Colorado Parks and Wildlife conducted its third annual winter deer survey in February under difficult weather conditions, District Wildlife Manager Tim Kroening told Woodland Park City Council May 2.

Even with what might be an undercount, the fawn-to-doe ratio of 105 fawns per 100 does shows that the local deer population is extremely productive.

“We saw lots of twins and triplets,” Kroening said, adding that the outside-the-city ratio is 70 fawns per 100 does. “Even that’s huge for Colorado.”

The Woodland Park deer population is also positive for Chronic Wasting Disease, which is a contagious terminal neurological illness affecting deer, elk and moose, so the deer can’t be relocated.

“We do have a large deer population,” said Councilwoman Carrol Harvey, who volunteered for the survey. “When I went home after the survey, there were 10 deer in my front yard. I hope they were counted.”

Council members have asked staff to schedule a work session in the next six weeks to discuss options.

Before hearing the deer report, the City said thank you to Ben Caperton, his wife, Teller County Habitat for Humanity CEO Jamie Caperton, and a volunteer Habitat crew for their help with renovations at the Ute Pass Cultural Center. Habitat volunteers worked more than 900 hours on the project and saved the City about $60,000.

The City was going to only replace carpets, but the volunteer work and the savings allowed for the replacement of the entire floor and the interior paneling. The City also hired Nicole Evans as its new events center coordinator.

The Capertons will be moving to Arkansas later this year.

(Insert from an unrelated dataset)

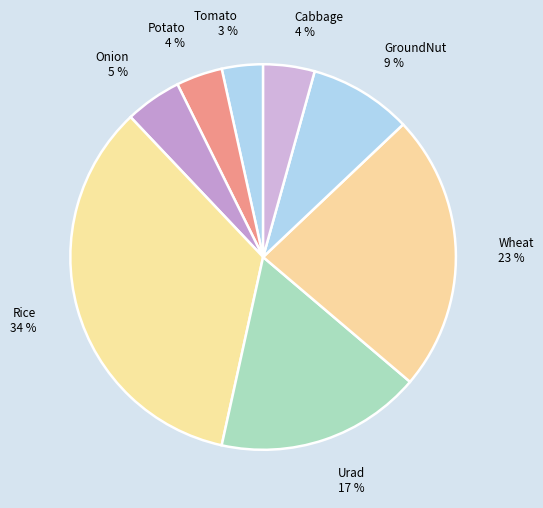

How many segments does this pie chart have?

8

Council appointed Sierra Kinnamon to the Keep Woodland Park Beautiful committee. She was the only applicant and there are still open seats on the committee.

City Clerk Suzanne Leclercq will represent the City on the 2020 Census. She will promote census participation to the community and make quarterly reports to council.

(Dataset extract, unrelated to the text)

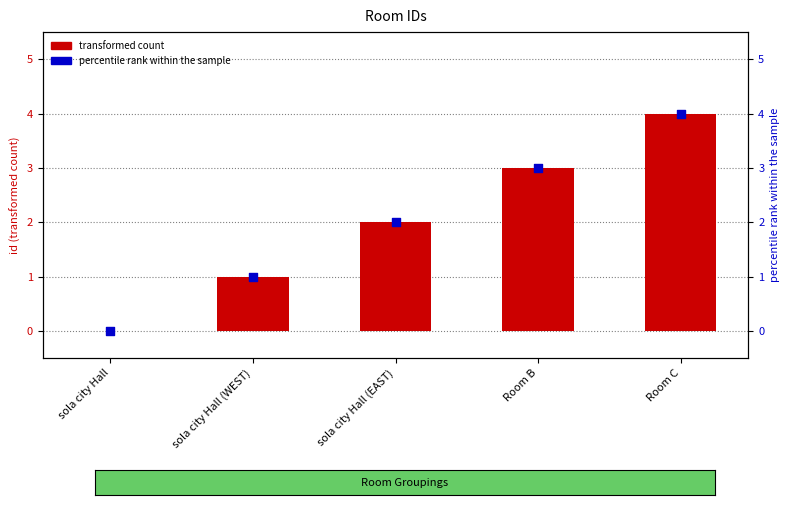

At which category is the sum across all series the highest?

Room C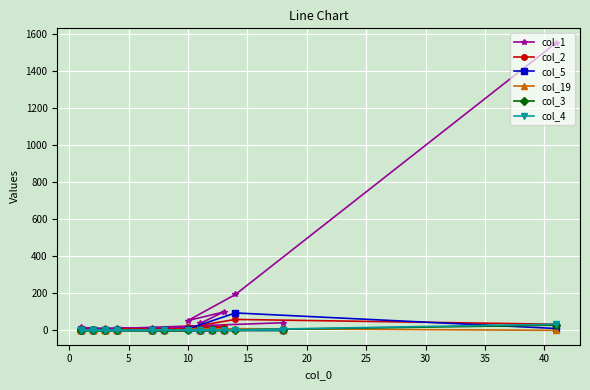

True or false: col_5 has more than 1 interior local peaks.

False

The census is required every 10 years by the U.S. Constitution and the count is used to set the number of seats in state and federal houses of representatives and determine how money will be appropriated to federal programs. Each missed person will cost local programs $2,300.

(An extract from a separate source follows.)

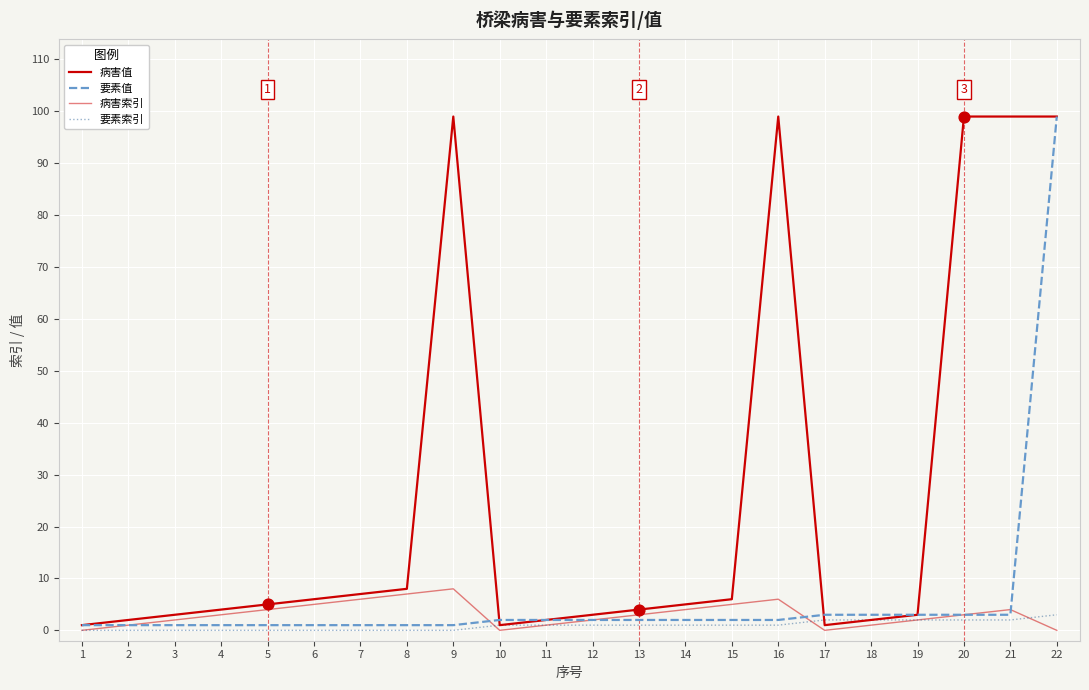

At how many categories does at least one series exceed 38?

5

The newly formed Pikes Peak Area Complete Count Committee will focus on hard-to-count populations, such as the homeless and people in institutions.

The official 2020 count day is April 1, but data collection will start March 23 and end Aug. 31. The census will hire about 30 people locally to help with the canvass. For more information, visit

During public comment, Doloretta Barber announced that fundraising to provide Shield616 equipment for Teller County deputies is almost complete and more than 6,000 ribbons for the Blue Lives Matter Tree in Lions Park have been completed. A tree dedication is set for 10 a.m. on May 25 in the park.

Council approved the following ordinances on first reading and set public hearings for May 16:

  • A conditional use permit for U-Haul rentals in Aspen Acres, which is zoned Community Commercial. The planning commission took up the permit request for a second time Tuesday.
  • An ordinance that will set the rules for dogs at the new dog park, allowing, but not necessarily requiring, police officers to issue summonses for noncompliance to dog-park rules.
  • A second 2019 supplementary appropriation to various budget funds. Most of these appropriations are for projects that were budgeted in 2018 but were not completed. Other appropriations include grants received.

City Finance Director/Treasurer Mike Farina is taking a job in Castle Pines. His last day in Woodland Park is May 17. He will be replaced by the city’s new accountant, Monet Edwards, as interim finance director while the city searches for a new director/treasurer.

There will be a mini clean up focused on sweeping, washing and sprucing up Woodland Park’s downtown 8:30 a.m. to noon May 22 starting at Woodland Square, 110 W. Midland Ave. To sign up to help, call 687-5283 or email Sally Riley at

The citywide spring clean up is 8:30 a.m. to noon on June 8 at the Ute Pass Cultural Center. The clean up will conclude with a barbecue and live music for volunteers.